- TASK PROMPT -
Restate, word for word, each record that follows.

Collected data
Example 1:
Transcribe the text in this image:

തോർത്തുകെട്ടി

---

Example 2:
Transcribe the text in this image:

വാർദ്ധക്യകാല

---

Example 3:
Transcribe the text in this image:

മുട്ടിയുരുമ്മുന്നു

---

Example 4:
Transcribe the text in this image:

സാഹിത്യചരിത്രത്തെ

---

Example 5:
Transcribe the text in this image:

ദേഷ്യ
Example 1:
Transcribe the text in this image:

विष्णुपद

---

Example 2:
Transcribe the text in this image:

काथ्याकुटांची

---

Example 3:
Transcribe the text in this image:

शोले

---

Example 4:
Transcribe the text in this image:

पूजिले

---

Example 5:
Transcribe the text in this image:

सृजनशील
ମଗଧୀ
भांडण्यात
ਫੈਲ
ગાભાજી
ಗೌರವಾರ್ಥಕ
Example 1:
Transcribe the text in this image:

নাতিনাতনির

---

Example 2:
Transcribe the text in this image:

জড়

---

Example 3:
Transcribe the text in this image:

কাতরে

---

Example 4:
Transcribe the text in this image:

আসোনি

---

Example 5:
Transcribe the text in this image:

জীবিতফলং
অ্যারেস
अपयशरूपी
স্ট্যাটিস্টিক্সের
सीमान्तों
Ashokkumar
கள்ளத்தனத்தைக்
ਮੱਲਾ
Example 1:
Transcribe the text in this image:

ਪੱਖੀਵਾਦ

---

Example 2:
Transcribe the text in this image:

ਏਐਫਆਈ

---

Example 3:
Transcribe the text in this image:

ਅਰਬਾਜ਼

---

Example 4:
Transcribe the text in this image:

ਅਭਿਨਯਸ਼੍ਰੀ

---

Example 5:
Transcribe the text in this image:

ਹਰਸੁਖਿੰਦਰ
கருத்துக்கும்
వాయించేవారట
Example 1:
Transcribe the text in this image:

- EXERCISE ANSWER -
Example 1:
Transcribe the text in this image:

തോർത്തുകെട്ടി

---

Example 2:
Transcribe the text in this image:

വാർദ്ധക്യകാല

---

Example 3:
Transcribe the text in this image:

മുട്ടിയുരുമ്മുന്നു

---

Example 4:
Transcribe the text in this image:

സാഹിത്യചരിത്രത്തെ

---

Example 5:
Transcribe the text in this image:

ദേഷ്യ
Example 1:
Transcribe the text in this image:

विष्णुपद

---

Example 2:
Transcribe the text in this image:

काथ्याकुटांची

---

Example 3:
Transcribe the text in this image:

शोले

---

Example 4:
Transcribe the text in this image:

पूजिले

---

Example 5:
Transcribe the text in this image:

सृजनशील
ମଗଧୀ
भांडण्यात
ਫੈਲ
ગાભાજી
ಗೌರವಾರ್ಥಕ
Example 1:
Transcribe the text in this image:

নাতিনাতনির

---

Example 2:
Transcribe the text in this image:

জড়

---

Example 3:
Transcribe the text in this image:

কাতরে

---

Example 4:
Transcribe the text in this image:

আসোনি

---

Example 5:
Transcribe the text in this image:

জীবিতফলং
অ্যারেস
अपयशरूपी
স্ট্যাটিস্টিক্সের
सीमान्तों
Ashokkumar
கள்ளத்தனத்தைக்
ਮੱਲਾ
Example 1:
Transcribe the text in this image:

ਪੱਖੀਵਾਦ

---

Example 2:
Transcribe the text in this image:

ਏਐਫਆਈ

---

Example 3:
Transcribe the text in this image:

ਅਰਬਾਜ਼

---

Example 4:
Transcribe the text in this image:

ਅਭਿਨਯਸ਼੍ਰੀ

---

Example 5:
Transcribe the text in this image:

ਹਰਸੁਖਿੰਦਰ
கருத்துக்கும்
వాయించేవారట
Example 1:
Transcribe the text in this image:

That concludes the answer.